Pensando en la necesidad de desarrollar aún más esta reflexión filosófica –metafísica– en diálogo constructivo con el mensaje bíblico sobre la dignidad del ser persona, pero también estando atentos a los descubrimientos aportados por las ciencias biológicas y genéticas sobre el origen y el desarrollo del ser humano, me parece que se plantea en primer lugar un desafío: superar precisamente los prejuicios. Sin este requisito metodológico primario, el diálogo «circular» y constructivo entre fe y filosofía, entre biología y metafísica, no sería posible. Sin embargo, debe ser posible. Porque –conviene repetirlo– la noción de persona humana, la «verdad sobre el hombre» no es una cuestión meramente académica, sino un profundo problema existencial, sin cuya solución –en el ámbito de la razón– no sería posible recuperar el sentido y el valor de la ética y del derecho: es decir, «la estructura moral de la libertad».
Este es el desafío que plantea tenazmente el magisterio profético de Juan Pablo II: la esperanza fundada de un futuro de bien –más justo y pacífico– para la humanidad reside en el redescubrimiento ético y en la defensa jurídica del íntimo vínculo que existe entre estos dos términos inseparables: «libertad» y «verdad». Él mismo ha dicho: «Una cultura sin verdad no es una garantía, sino más bien un peligro para la libertad» (Discurso a los participantes en el encuentro mundial de profesores universitarios, 15 IX. 2000).
Juan Pablo II nos impulsa a tener la valentía de la verdad mediante un serio y clarividente diálogo «circular» que comprometa simultáneamente y sin prejuicios la razón y la fe.
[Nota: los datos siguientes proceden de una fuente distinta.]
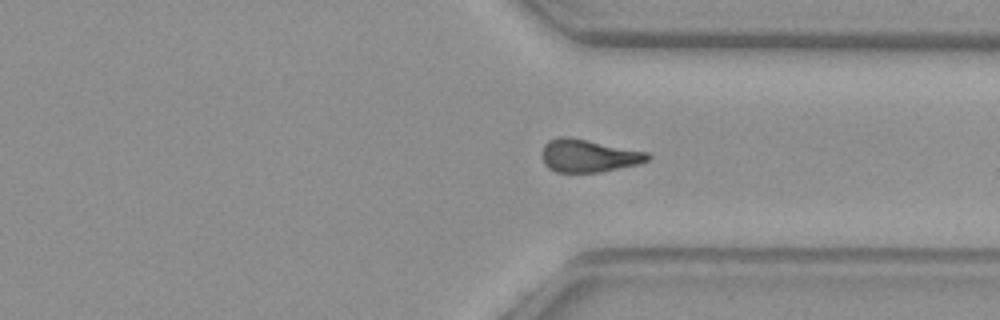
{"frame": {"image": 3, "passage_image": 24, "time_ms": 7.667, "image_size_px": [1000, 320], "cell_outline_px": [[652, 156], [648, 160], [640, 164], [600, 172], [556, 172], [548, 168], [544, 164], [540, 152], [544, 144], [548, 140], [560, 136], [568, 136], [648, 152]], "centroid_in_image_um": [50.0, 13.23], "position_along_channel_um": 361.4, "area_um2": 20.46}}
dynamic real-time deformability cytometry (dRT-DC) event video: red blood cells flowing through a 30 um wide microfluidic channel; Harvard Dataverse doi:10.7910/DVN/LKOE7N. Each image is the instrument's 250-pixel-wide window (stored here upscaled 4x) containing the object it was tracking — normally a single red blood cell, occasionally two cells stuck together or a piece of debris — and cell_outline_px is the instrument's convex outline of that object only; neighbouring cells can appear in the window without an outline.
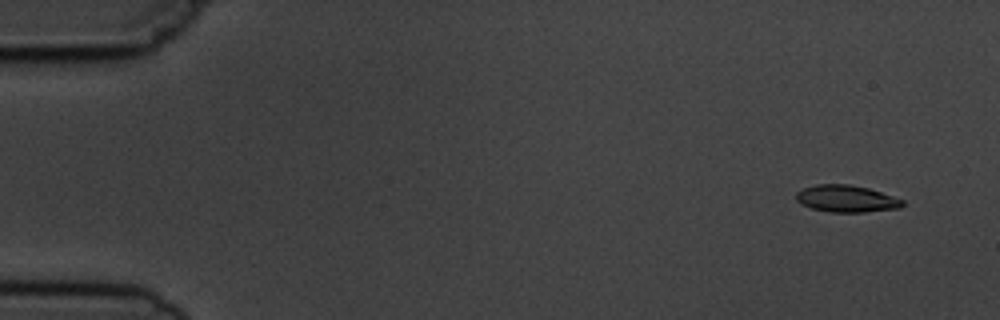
{"species": "common noctule bat (a hibernating species)", "species_latin": "Nyctalus noctula", "temperature_condition": "cold", "stored_images_in_passage": 4, "camera_frame_rate_fps": 3000, "um_per_image_px": 0.085, "animal": {"sex": "male", "body_mass_g": 19.5, "forearm_length_mm": 54.6}, "frame": {"image": 1, "passage_image": 1, "time_ms": 0.0, "image_size_px": [1000, 320], "cell_outline_px": [[904, 204], [900, 208], [864, 212], [828, 212], [812, 208], [800, 204], [796, 200], [796, 192], [804, 188], [816, 184], [848, 184], [868, 188], [904, 200]], "centroid_in_image_um": [71.92, 16.89], "position_along_channel_um": 13.1, "area_um2": 16.7}}
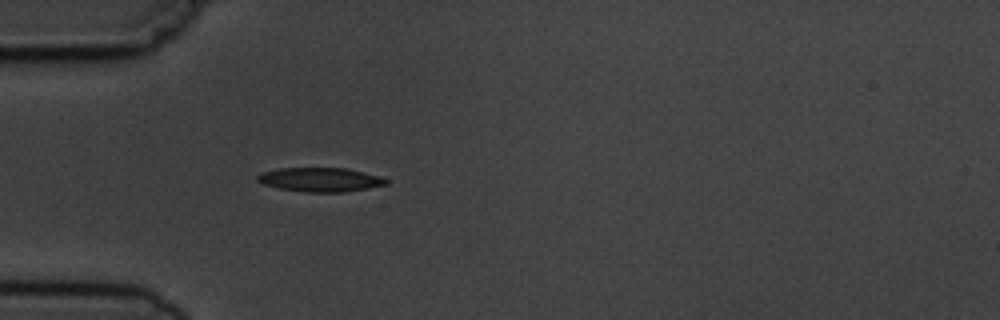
{"frame": {"image": 2, "passage_image": 4, "time_ms": 4.333, "image_size_px": [1000, 320], "cell_outline_px": [[388, 184], [368, 188], [344, 192], [308, 192], [280, 188], [264, 184], [256, 180], [256, 176], [264, 172], [280, 168], [344, 168], [376, 176], [388, 180]], "centroid_in_image_um": [27.19, 15.27], "position_along_channel_um": 57.8, "area_um2": 17.63}}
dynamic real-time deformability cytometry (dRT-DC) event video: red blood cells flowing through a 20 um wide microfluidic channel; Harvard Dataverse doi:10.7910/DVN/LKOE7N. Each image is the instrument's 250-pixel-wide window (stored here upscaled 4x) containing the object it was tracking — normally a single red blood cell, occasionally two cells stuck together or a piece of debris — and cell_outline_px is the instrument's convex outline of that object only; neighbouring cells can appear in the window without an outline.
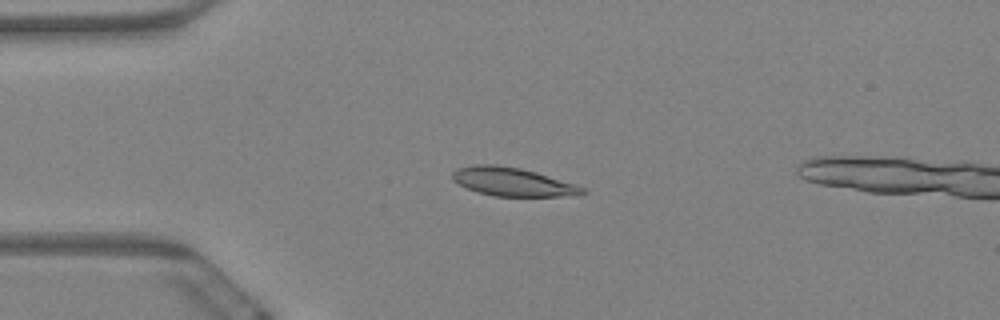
{"species": "Egyptian fruit bat (a non-hibernating species)", "species_latin": "Rousettus aegyptiacus", "temperature_condition": "warm", "stored_images_in_passage": 6, "camera_frame_rate_fps": 3000, "um_per_image_px": 0.085, "animal": {"sex": "female"}, "frame": {"image": 1, "passage_image": 5, "time_ms": 1.333, "image_size_px": [1000, 320], "cell_outline_px": [[588, 192], [580, 196], [492, 196], [476, 192], [452, 180], [452, 172], [456, 168], [476, 164], [496, 164], [520, 168], [536, 172], [576, 184], [584, 188]], "centroid_in_image_um": [43.59, 15.46], "position_along_channel_um": 41.4, "area_um2": 21.79}}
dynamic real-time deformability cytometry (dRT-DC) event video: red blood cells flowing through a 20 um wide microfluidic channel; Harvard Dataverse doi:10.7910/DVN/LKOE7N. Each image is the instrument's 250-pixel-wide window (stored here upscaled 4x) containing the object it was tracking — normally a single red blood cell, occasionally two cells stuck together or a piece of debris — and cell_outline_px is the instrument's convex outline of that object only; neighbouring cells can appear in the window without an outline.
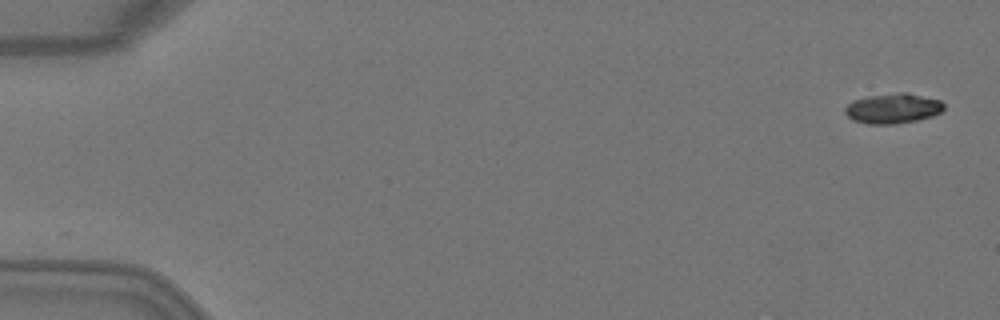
{"species": "Egyptian fruit bat (a non-hibernating species)", "species_latin": "Rousettus aegyptiacus", "temperature_condition": "warm", "stored_images_in_passage": 4, "camera_frame_rate_fps": 3000, "um_per_image_px": 0.085, "animal": {"sex": "female"}, "frame": {"image": 1, "passage_image": 1, "time_ms": 0.0, "image_size_px": [1000, 320], "cell_outline_px": [[944, 108], [940, 112], [932, 116], [916, 120], [896, 124], [868, 124], [852, 120], [844, 112], [844, 108], [852, 100], [868, 96], [900, 92], [908, 92], [940, 100], [944, 104]], "centroid_in_image_um": [75.88, 9.21], "position_along_channel_um": 9.1, "area_um2": 17.4}}
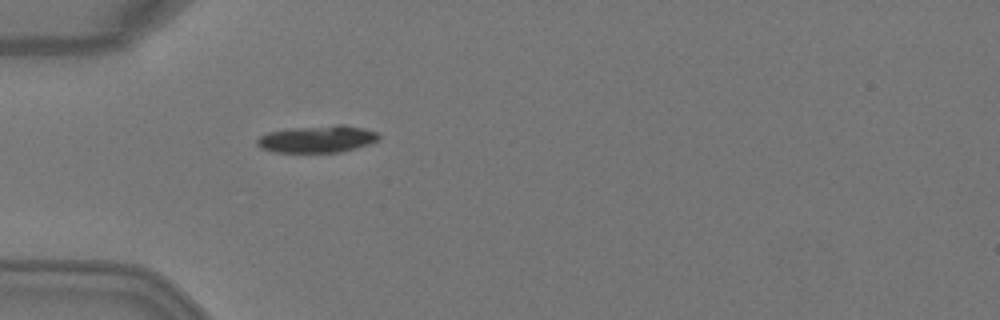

Sin esta valentía no podrá haber nunca una verdadera cultura de la libertad: de la libertad natural, que se funda en la misma dignidad de la naturaleza creada del hombre, y de la otra libertad más alta –la libertad de los hijos de Dios, contra la esclavitud del pecado y de la muerte–, que Cristo Redentor nos conquistó en la cruz.